# Task requirements
Please filter the entries and return only the lines that include "konkrētas".

# Task inputs
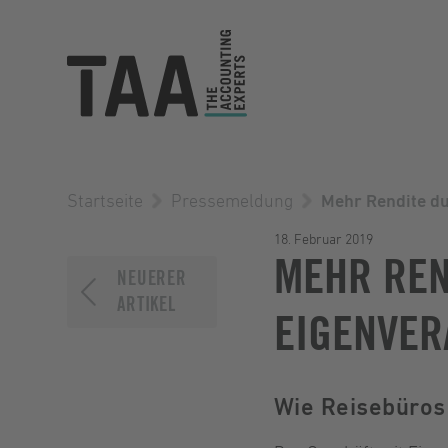
Startseite
Pressemeldung
Mehr Rendite d
18. Februar 2019
MEHR REN
NEUERER
ARTIKEL
EIGENVER
Wie Reisebüros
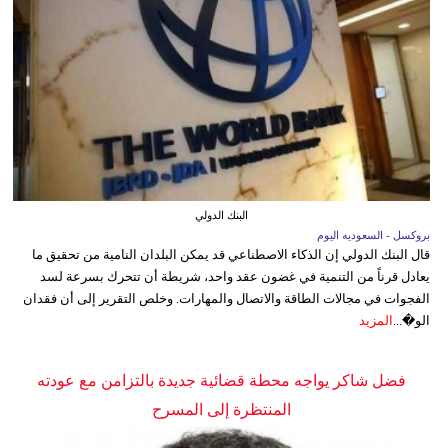
البنك الدولي
بروكسل - السعوديه اليوم
قال البنك الدولي إن الذكاء الاصطناعي قد يمكن البلدان النامية من تحقيق ما
يعادل قرناً من التنمية في غضون عقد واحد، شريطة أن تتحرك بسرعة لسد
الفجوات في مجالات الطاقة والاتصال والمهارات. وخلص التقرير إلى أن فقدان
الو�...
المزيد
فضل شاكر يواجه محطة قضائية جديدة بالتزامن مع عودته
المنتظرة إلى المسرح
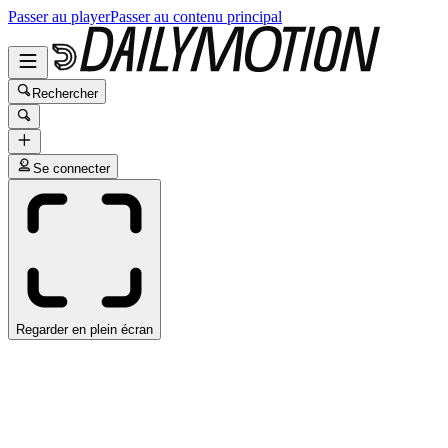
Passer au player
Passer au contenu principal
Rechercher
Se connecter
Regarder en plein écran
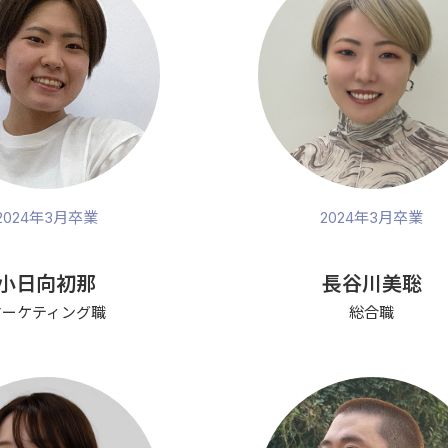
2024年3月卒業
2024年3月卒業
小日向初那
長谷川美聡
マーケティング職
総合職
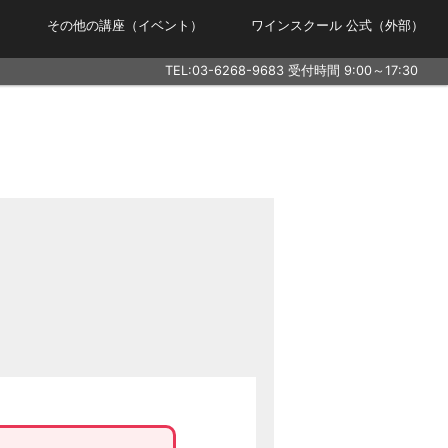
その他の講座（イベント）
ワインスクール 公式（外部）
TEL:
03-6268-9683
受付時間 9:00～17:30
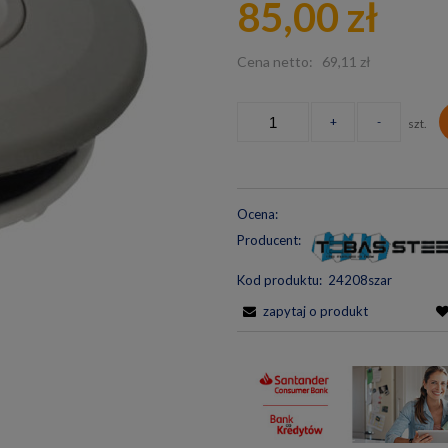
85,00 zł
pła
Cena netto:
69,11 zł
+
-
szt.
Ocena:
Producent:
Kod produktu:
24208szar
zapytaj o produkt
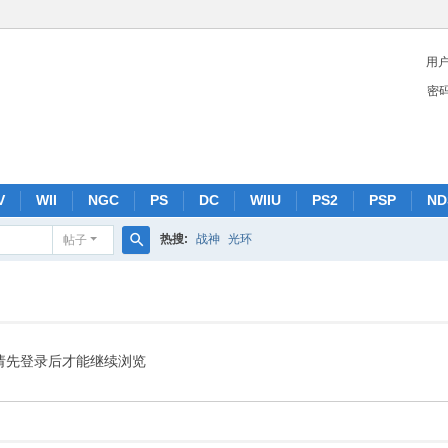
用
密
V
WII
NGC
PS
DC
WIIU
PS2
PSP
ND
热搜:
战神
光环
帖子
搜
索
请先登录后才能继续浏览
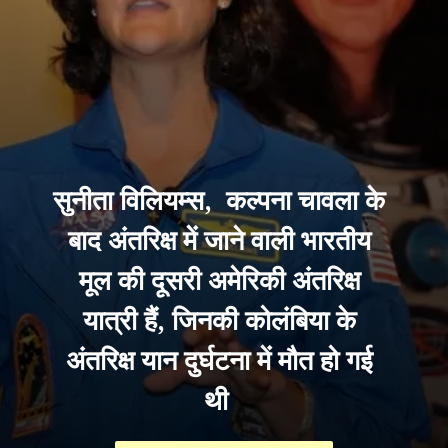
सुनीता विलियम्स, कल्पना चावला के
बाद अंतरिक्ष में जाने वाली भारतीय
मूल की दूसरी अमेरिकी अंतरिक्ष
यात्री हैं, जिनकी कोलंबिया के
अंतरिक्ष यान दुर्घटना में मौत हो गई
थी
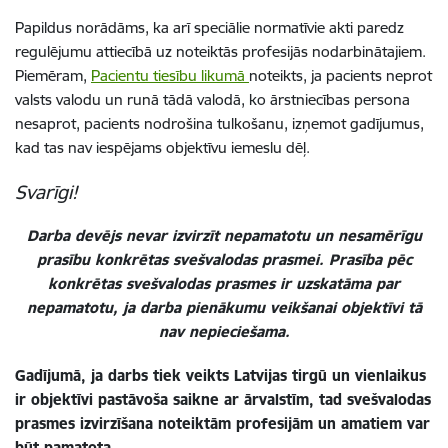
Papildus norādāms, ka arī speciālie normatīvie akti paredz
regulējumu attiecībā uz noteiktās profesijās nodarbinātajiem.
Piemēram,
Pacientu tiesību likumā
noteikts, ja pacients neprot
valsts valodu un runā tādā valodā, ko ārstniecības persona
nesaprot, pacients nodrošina tulkošanu, izņemot gadījumus,
kad tas nav iespējams objektīvu iemeslu dēļ.
Svarīgi!
Darba devējs nevar izvirzīt nepamatotu un nesamērīgu
prasību konkrētas svešvalodas prasmei. Prasība pēc
konkrētas svešvalodas prasmes ir uzskatāma par
nepamatotu, ja darba pienākumu veikšanai objektīvi tā
nav nepieciešama.
Gadījumā, ja darbs tiek veikts Latvijas tirgū un vienlaikus
ir objektīvi pastāvoša saikne ar ārvalstīm, tad svešvalodas
prasmes izvirzīšana noteiktām profesijām un amatiem var
būt pamatota.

# Answer to this problem
prasību konkrētas svešvalodas prasmei. Prasība pēc
konkrētas svešvalodas prasmes ir uzskatāma par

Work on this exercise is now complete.